The East End of London has had Jewish connections dating back much further than the mass immigration of the 1880s onwards, and as long as there have been Jews there have been attempts by Christians to convert them.

6. The struggle for the Hebrew language in Palestine. Issued in German by the Actions Committee of the Zionist Organization; translated for the Federation of American Zionists. New York: [Federation of American Zionists], 1914. From the library of Albert Montefiore Hyamson.


It is now universally accepted that the language of Israel is Hebrew, but in the early pre-State years language was a fiercely contested issue, with many German Jews (and others) arguing that German ought to be the language of its scientific institutions. This pamphlet reports on this conflict (which Hebrew eventually won).

7. La Grande-Bretagne, la Palestine et les Juifs: le peuple juif célèbre sa charte nationale (Great Britain, Palestine and the Jews: the Jewish people celebrates its national charter). [London]: Organisation Sioniste, Bureau de Londres, 1918. From the library of Albert Montefiore Hyamson.


The Balfour declaration of 1917 was pivotal in Zionism’s development and the later establishment of the state of Israel. This pamphlet, printed in French, shows how Jewish communities all over the world linked Great Britain (and the Jewish community there) with the future of Zionism.

8. Great Britain. Air Ministry. Dos girangl fun Briṭanye: a din ṿe-ḥeshbn fun der lufṭ‑minisṭerye ṿegn di groyse ṭeg fun 8ṭn oygusṭ bizn 31ṭn oḳṭober 1940 (The Battle of Britain: an account from the Air Ministry about the greats days from the 8th of August to the 31st of October). Souvenir copy commemorating the Battle of Britain, in aid of the R.A.F. Benevolent Fund. [London: Galil Pub. Co., 1942?]

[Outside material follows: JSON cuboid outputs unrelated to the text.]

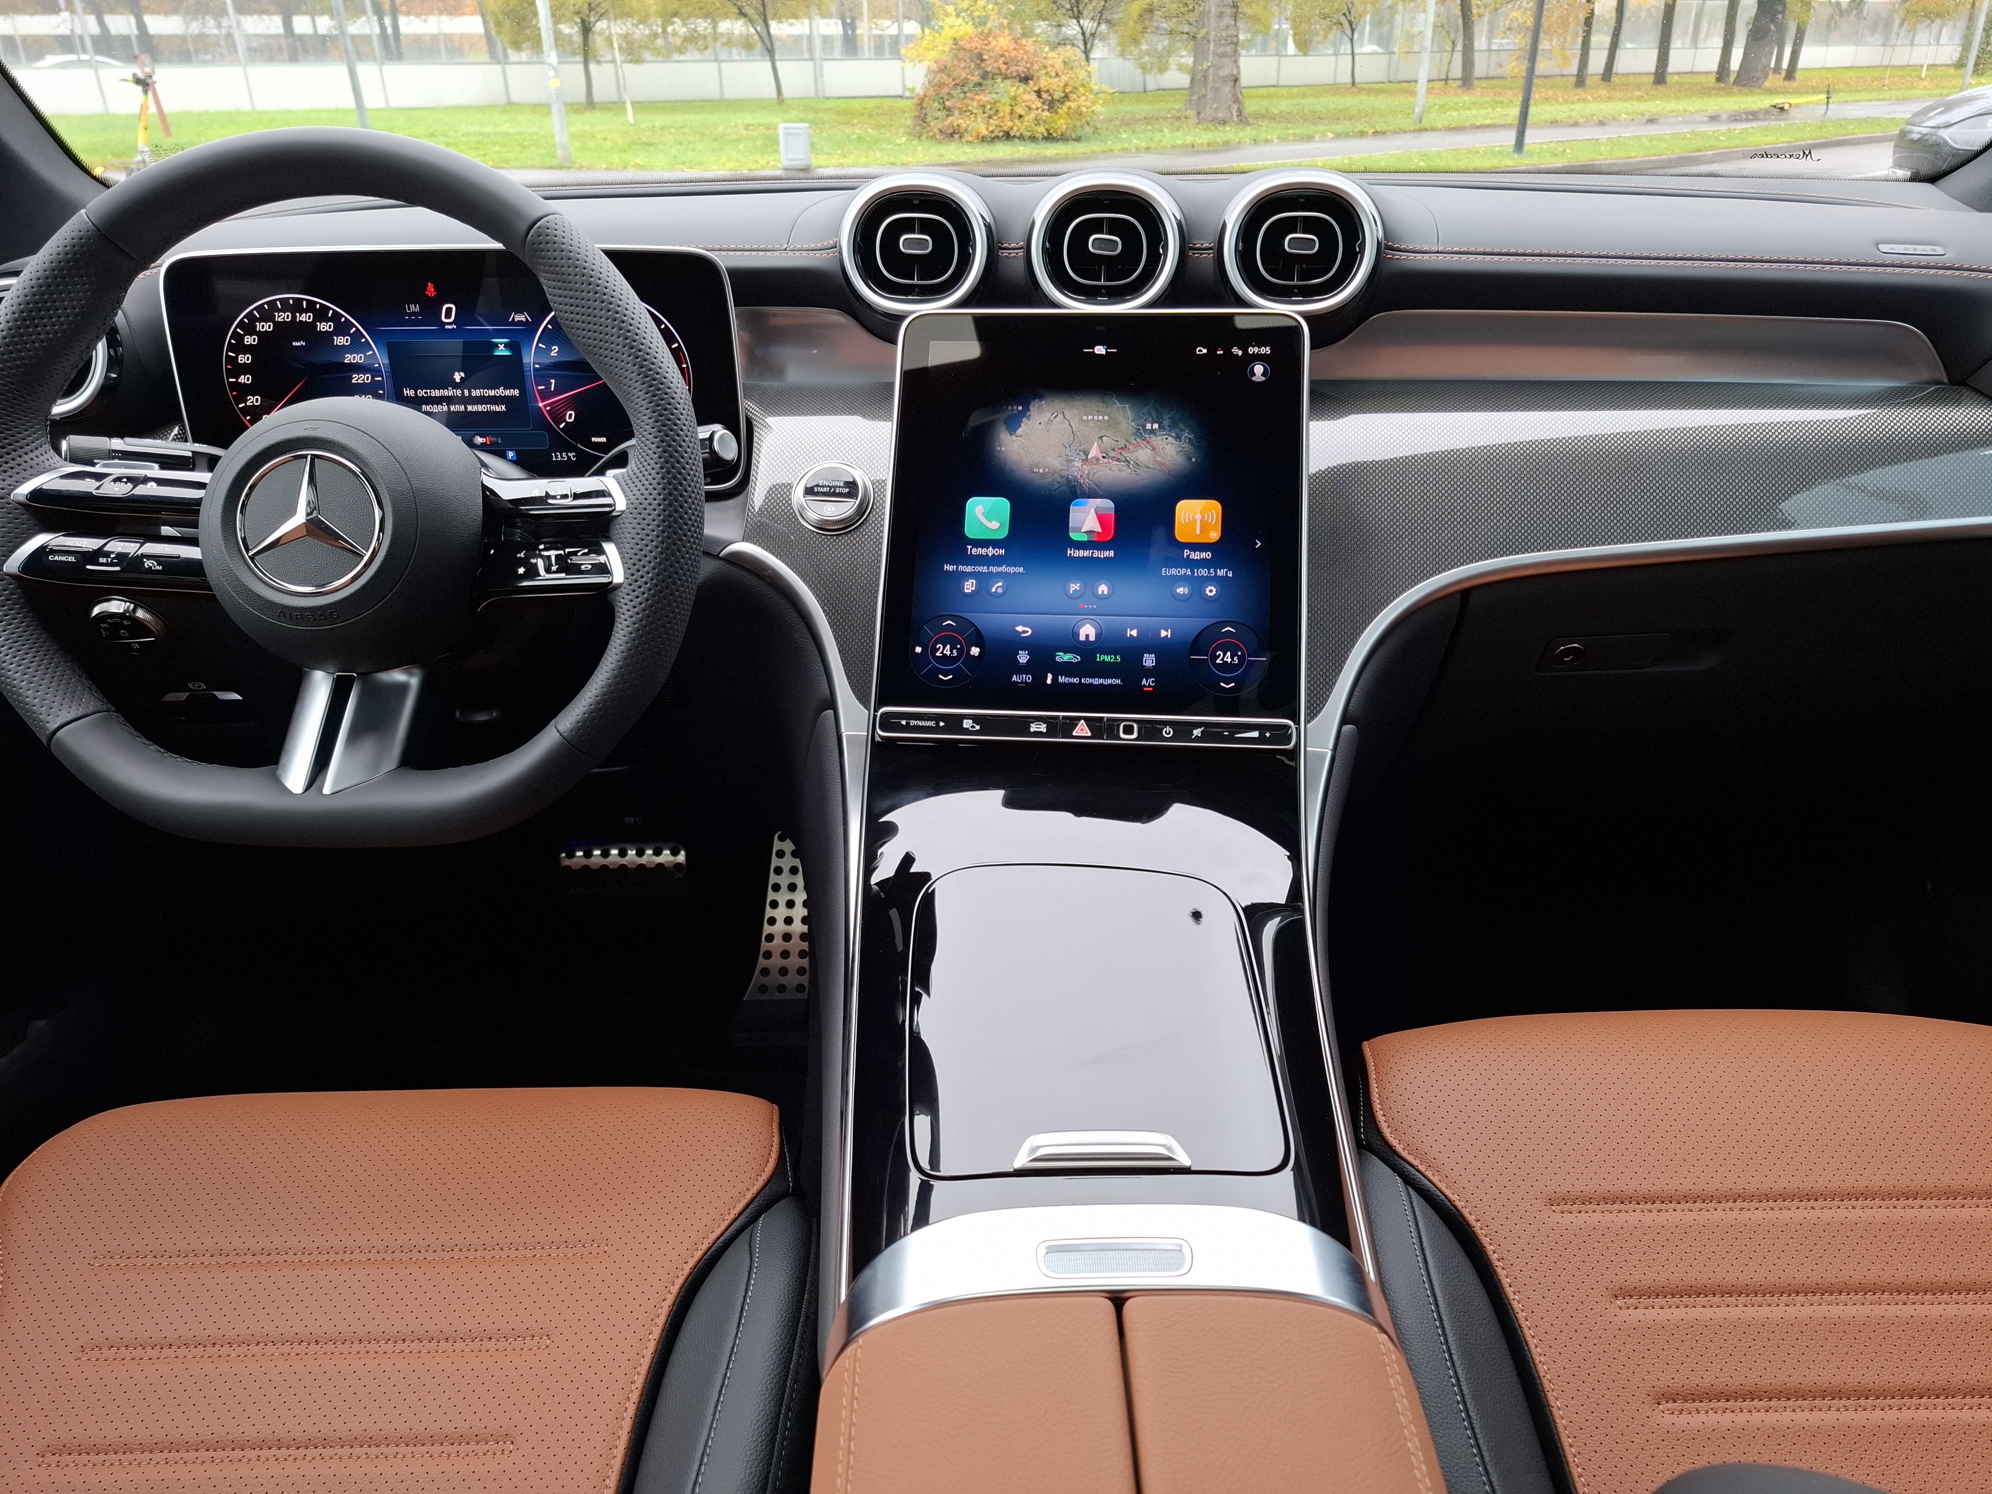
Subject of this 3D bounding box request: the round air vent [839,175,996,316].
[{"bbox_3d":[-0.047,-0.309,0.826,0.099,0.083,0.030,3,8,6],"label":"round air vent"}]

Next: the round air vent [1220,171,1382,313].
[{"bbox_3d":[0.181,-0.298,0.798,0.093,0.083,0.040,3,8,6],"label":"round air vent"}]

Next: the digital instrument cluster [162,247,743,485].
[{"bbox_3d":[-0.317,-0.223,0.790,0.335,0.137,0.025,-1,11,0],"label":"digital instrument cluster"}]

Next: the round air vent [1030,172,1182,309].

Yiddish was once a much more widely spoken language in Britain than it is today: there were newspapers, literary journals, weekly publications, theatres and artistic clubs and groups. This information pamphlet in Yiddish printed by the Government was designed to inform British Yiddish speakers (and perhaps those abroad) about one of the most crucial aerial battles of all time.

One Response to “Snapshots of Modern Jewish History”

  • 1
    David Birnbaum wrote on 25 November 2019:

    My father Prof. Solomon (Shloyme) A. Birnbaum of London University translated “The Battle of Britain” Dus girangl fun britanye from English into Yiddish for the British Ministry of Information. I have always understood that it was also to be delivered to the Jews in occupied Europe by some means, to give them some sort of hope. He also translated a much bigger work “Bomber Command” into Yiddish, but for some reason it was never published. It was difficult, because there were many technical terms not normally found in Yiddish. If you compare the title on the cover with the title inside, you will see that the spelling (orthography) is different. The one inside is his spelling. He was quite upset that they changed his spelling system on the cover without even consulting him. He was an expert in Yiddish, and wrote the first properly organised grammar of Yiddish in 1915, (published in German in 1918), which was re-published (with additions) for many years – in fact a new reprinting of the original 1918 edition has just been published! He also wrote a Yiddish grammar in English “Yiddish: A Survey and a Grammar”, 1979, second edition 2016. He was also a pioneer (and lecturer) in Hebrew Palaeography.
    His father was Nathan Birnbaum, who organised the first Conference on the Yiddish Language in Czernowitz in 1908 ( SAB was also there, at age 16.)
    David Birnbaum, Director of Nathan & Solomon Birnbaum Archives, Toronto. (Nov, 2019.)